Of note, a quarterly report on the program in late 2014 reported that only 11% of borrowers in DASP homes were still making payments (ie, still in their homes). HUD calls these loans “re-performing.” That figure is likely inflated in terms of people remaining in their homes, as any borrower who has made six payments in the last year is considered “re-performing,” and many of these homes were or will eventually be repossessed.

HUD data shows that 16.9% of those sold between 2010 and 2013 have successfully avoided foreclosure. This figure, however, also includes third-party sales or other outcomes that still result in a homeowner leaving a home. It turns out that a mere 5.4% of the DASP loans sold during that same period were actually “performing” where the homeowner was still in the house and on track to stay in it.

HUD revising plans for sales of foreclosed homes

HUD announced it had made several changes to its latest rounds of DASP sales designed to answer criticism from consumer advocates. First, buyers must now wait a full year (instead of just six months) before foreclosing on the homeowners.
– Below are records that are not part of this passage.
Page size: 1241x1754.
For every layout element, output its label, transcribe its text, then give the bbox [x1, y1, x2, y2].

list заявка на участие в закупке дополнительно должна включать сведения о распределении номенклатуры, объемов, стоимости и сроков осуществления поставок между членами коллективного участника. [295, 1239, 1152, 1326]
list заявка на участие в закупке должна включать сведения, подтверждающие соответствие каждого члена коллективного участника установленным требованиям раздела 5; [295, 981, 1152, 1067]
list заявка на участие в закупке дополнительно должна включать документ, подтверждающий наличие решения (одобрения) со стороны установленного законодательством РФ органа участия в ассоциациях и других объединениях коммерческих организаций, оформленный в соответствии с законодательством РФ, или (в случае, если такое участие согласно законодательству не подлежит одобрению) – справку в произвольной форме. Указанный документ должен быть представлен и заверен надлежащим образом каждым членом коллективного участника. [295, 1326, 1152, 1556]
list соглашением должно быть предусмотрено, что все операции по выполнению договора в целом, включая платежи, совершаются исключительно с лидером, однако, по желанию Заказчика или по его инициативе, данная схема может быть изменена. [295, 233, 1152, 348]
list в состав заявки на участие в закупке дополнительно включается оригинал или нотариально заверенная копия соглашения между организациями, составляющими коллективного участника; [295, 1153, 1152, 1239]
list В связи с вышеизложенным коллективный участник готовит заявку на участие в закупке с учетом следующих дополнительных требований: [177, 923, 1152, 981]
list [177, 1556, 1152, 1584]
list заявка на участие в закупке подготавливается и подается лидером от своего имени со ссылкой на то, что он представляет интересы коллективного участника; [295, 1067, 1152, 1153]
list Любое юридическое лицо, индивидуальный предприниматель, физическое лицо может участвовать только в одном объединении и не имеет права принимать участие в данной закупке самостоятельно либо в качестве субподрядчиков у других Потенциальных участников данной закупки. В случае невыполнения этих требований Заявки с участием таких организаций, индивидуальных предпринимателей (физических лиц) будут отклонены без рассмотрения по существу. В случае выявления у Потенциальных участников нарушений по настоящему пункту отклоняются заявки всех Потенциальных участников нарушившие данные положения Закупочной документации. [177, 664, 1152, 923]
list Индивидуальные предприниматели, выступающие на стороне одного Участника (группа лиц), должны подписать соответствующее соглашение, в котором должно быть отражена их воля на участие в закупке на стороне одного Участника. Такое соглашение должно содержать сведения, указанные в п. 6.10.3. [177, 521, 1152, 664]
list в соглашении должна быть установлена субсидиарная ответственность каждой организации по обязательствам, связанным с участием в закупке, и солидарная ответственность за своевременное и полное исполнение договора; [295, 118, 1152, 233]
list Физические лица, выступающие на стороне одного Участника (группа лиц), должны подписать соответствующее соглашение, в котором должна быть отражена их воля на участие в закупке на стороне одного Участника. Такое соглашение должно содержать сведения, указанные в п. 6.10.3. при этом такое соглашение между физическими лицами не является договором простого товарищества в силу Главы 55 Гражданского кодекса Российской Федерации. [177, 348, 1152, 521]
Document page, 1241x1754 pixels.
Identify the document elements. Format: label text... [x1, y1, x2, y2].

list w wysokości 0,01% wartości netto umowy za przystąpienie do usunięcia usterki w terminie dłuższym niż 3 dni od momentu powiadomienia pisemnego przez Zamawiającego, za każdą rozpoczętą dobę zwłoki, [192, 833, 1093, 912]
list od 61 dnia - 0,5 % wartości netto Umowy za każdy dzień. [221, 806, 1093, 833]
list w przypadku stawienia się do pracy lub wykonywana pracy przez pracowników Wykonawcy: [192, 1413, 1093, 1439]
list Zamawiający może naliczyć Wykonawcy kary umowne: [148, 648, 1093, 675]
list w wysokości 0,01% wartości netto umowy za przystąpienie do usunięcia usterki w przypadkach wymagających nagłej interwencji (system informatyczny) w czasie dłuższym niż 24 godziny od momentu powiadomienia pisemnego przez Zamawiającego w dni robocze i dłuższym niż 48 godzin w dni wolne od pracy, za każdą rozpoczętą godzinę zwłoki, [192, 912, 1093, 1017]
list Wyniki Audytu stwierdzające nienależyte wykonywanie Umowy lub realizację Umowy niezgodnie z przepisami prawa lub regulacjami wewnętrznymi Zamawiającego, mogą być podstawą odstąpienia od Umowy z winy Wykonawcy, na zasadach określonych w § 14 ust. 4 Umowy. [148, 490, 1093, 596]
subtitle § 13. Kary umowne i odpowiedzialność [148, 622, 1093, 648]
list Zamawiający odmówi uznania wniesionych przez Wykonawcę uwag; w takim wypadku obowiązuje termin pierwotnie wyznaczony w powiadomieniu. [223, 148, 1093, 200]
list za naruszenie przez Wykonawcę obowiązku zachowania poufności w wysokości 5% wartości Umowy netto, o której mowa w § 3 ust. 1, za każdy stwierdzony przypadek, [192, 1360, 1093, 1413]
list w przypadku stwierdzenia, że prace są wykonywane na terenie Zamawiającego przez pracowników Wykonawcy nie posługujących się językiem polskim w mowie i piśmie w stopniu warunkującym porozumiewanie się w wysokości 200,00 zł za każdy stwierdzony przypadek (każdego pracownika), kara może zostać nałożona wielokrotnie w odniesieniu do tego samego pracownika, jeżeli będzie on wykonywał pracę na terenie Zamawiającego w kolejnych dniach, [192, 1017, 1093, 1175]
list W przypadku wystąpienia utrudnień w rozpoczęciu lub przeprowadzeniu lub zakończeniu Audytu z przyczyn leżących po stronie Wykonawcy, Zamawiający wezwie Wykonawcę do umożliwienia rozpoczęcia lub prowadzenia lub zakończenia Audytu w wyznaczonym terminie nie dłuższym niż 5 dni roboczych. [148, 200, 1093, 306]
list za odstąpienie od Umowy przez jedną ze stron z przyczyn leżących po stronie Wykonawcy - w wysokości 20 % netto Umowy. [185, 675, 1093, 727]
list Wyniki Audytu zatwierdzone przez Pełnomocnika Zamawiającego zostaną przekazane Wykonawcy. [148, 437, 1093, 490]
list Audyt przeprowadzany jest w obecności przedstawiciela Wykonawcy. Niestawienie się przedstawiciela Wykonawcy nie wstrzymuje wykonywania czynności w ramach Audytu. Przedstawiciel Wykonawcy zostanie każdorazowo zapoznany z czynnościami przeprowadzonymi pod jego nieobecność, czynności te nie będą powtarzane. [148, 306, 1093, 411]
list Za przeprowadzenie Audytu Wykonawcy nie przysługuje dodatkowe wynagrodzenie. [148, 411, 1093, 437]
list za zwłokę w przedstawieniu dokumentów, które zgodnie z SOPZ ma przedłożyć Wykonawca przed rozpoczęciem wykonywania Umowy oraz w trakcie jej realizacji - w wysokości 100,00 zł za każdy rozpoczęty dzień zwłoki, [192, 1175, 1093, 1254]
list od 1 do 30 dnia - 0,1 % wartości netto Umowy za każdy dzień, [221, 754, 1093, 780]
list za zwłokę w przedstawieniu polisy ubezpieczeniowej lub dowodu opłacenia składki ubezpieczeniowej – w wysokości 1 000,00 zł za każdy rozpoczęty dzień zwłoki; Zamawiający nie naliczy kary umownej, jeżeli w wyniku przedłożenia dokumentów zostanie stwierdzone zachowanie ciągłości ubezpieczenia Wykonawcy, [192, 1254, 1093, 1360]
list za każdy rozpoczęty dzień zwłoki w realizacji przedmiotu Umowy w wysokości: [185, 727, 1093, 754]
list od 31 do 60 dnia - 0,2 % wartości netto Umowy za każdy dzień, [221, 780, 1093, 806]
Moreover, as well as requiring new servicers to evaluate borrowers for modification programs like those offered by the government, the agency is also strengthening the requirements for loans sold through pools targeted to help neighborhoods with numerous foreclosures. Under its new DASP guidelines, HUD will also put up smaller pools of homes for sale to attract more nonprofits. To date, a paltry 2% of DASP sales have been to nonprofits, and the other 98% to hedge funds and others looking to make a profit asap.

“These changes reflect our desire to make improvements that encourage investors to work with delinquent borrowers to find the right solutions for dealing with the potential loss of their home,” Charles said in April when he announced the modifications to DASP.